#### Task directions:
Write out, word for word, the part of the listing below that opens with the line containing "thumb mcp: (184, 200)" and closes with the line containing "ring tip: (131, 209)", keeping both of those lines and adding no others.

#### Input:
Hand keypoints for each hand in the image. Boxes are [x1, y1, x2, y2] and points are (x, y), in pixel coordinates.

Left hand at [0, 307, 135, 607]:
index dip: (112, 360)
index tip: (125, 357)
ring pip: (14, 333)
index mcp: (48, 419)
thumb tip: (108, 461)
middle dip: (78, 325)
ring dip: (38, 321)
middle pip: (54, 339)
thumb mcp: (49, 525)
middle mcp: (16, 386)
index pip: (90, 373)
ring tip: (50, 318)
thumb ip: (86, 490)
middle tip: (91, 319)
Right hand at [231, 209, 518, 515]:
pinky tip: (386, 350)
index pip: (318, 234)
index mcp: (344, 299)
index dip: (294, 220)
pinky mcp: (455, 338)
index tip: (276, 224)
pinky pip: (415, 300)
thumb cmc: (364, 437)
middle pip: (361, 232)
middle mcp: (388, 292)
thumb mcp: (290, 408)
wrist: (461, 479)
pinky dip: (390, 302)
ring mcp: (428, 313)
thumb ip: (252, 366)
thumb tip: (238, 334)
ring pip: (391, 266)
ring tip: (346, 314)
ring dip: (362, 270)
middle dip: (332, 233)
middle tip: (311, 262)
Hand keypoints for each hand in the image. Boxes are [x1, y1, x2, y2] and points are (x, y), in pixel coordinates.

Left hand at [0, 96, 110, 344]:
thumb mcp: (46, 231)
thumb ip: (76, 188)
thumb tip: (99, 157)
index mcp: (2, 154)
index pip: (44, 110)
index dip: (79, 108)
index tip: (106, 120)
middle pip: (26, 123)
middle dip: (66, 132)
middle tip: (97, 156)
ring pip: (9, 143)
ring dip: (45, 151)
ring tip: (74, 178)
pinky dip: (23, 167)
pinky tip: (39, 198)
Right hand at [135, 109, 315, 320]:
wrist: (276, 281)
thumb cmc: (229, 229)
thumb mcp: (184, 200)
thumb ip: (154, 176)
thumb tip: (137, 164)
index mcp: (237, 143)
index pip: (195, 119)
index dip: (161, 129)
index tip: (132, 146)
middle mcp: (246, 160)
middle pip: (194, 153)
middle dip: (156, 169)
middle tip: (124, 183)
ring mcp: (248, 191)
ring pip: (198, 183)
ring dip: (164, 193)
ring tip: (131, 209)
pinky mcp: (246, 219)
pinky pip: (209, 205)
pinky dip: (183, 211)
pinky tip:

#### Task solution:
thumb mcp: (184, 200)
thumb ip: (154, 176)
thumb tip: (137, 164)
index mcp: (237, 143)
index pip: (195, 119)
index dip: (161, 129)
index tip: (132, 146)
middle mcp: (246, 160)
middle pip: (194, 153)
middle dip: (156, 169)
middle tip: (124, 183)
ring mcp: (248, 191)
ring pip: (198, 183)
ring dip: (164, 193)
ring tip: (131, 209)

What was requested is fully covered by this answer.